According to records filed in the case, several employees confronted Prather about his failure to pay over the money he had withheld from their paychecks. In 2017, he met with an accountant who told him his tax obligation was significant. Prather sought to limit his payment to the two former employees who were threatening to sue him if he did not pay. The accountant told him that was not possible. Prather stopped communicating with the accountant and never paid the taxes owed.

Even as Prather refused to pay the taxes he owed for his employees, he used their labor, and the money he withheld, to build and remodel his luxurious estate in rural Whatcom County.
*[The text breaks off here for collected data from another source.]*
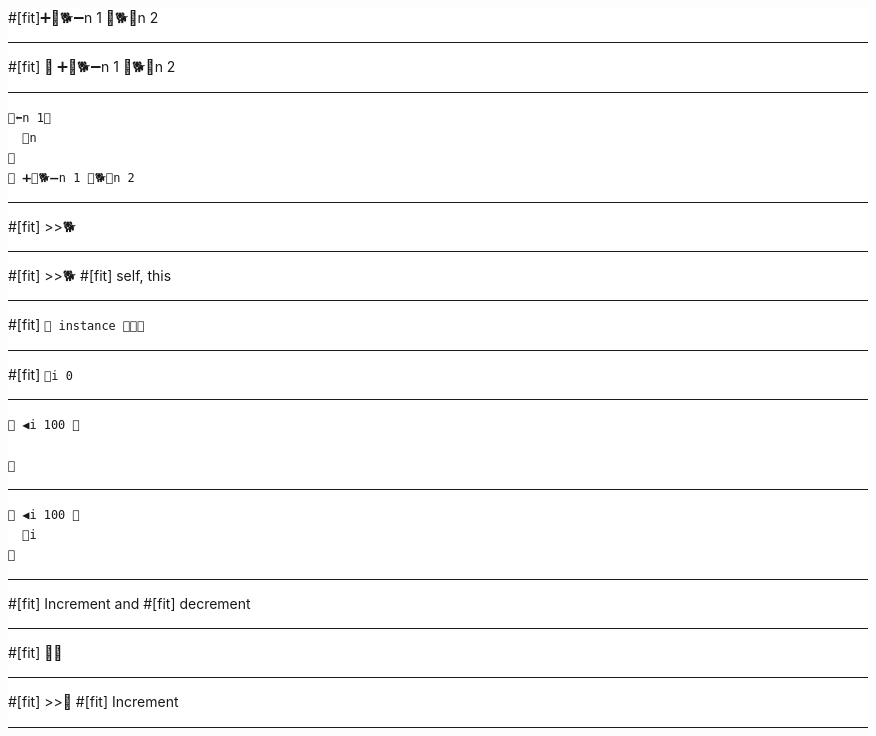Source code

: #[fit]➕🖖🐕➖n 1 🖖🐕➖n 2

---

#[fit] 🍎 ➕🖖🐕➖n 1 🖖🐕➖n 2

---

```
🍊⬅️n 1🍇
  🍎n
🍉
🍎 ➕🖖🐕➖n 1 🖖🐕➖n 2
```

---

#[fit] >>🐕

---

#[fit] >>🐕
#[fit] self, this

---

#[fit] `🍮 instance 🔷🦄🆕`

---

#[fit] `🍮i 0`

---

```
🔁 ◀️i 100 🍇

🍉
```

---

```
🔁 ◀️i 100 🍇
  🍫i
🍉
```

---

#[fit] Increment and
#[fit] decrement

---

#[fit] 🍫🍳

---

#[fit] >>🍫
#[fit] Increment

---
In 2020 he formed a new custom cabinet company, Artisan Builders Inc.  According to an affidavit from investigators, to date Prather has not paid the taxes he withheld from the two employees of that company.

“Mr. Prather made the wrong decision when he chose to buy horses and Porsches for his own fun over doing the lawful, right, and mandatory thing,” said Special Agent in Charge Bret Kressin, IRS Criminal Investigation (IRS:CI), Seattle Field Office. “Mr. Prather abused his employees’ trust when he spent their withholdings for his own unjust enrichment.”  

Judge Coughenour imposed a restitution obligation of $1,095,388.

The case was investigated by the Internal Revenue Service - Criminal Investigation.

The case was prosecuted by Assistant United States Attorney Erika Evans.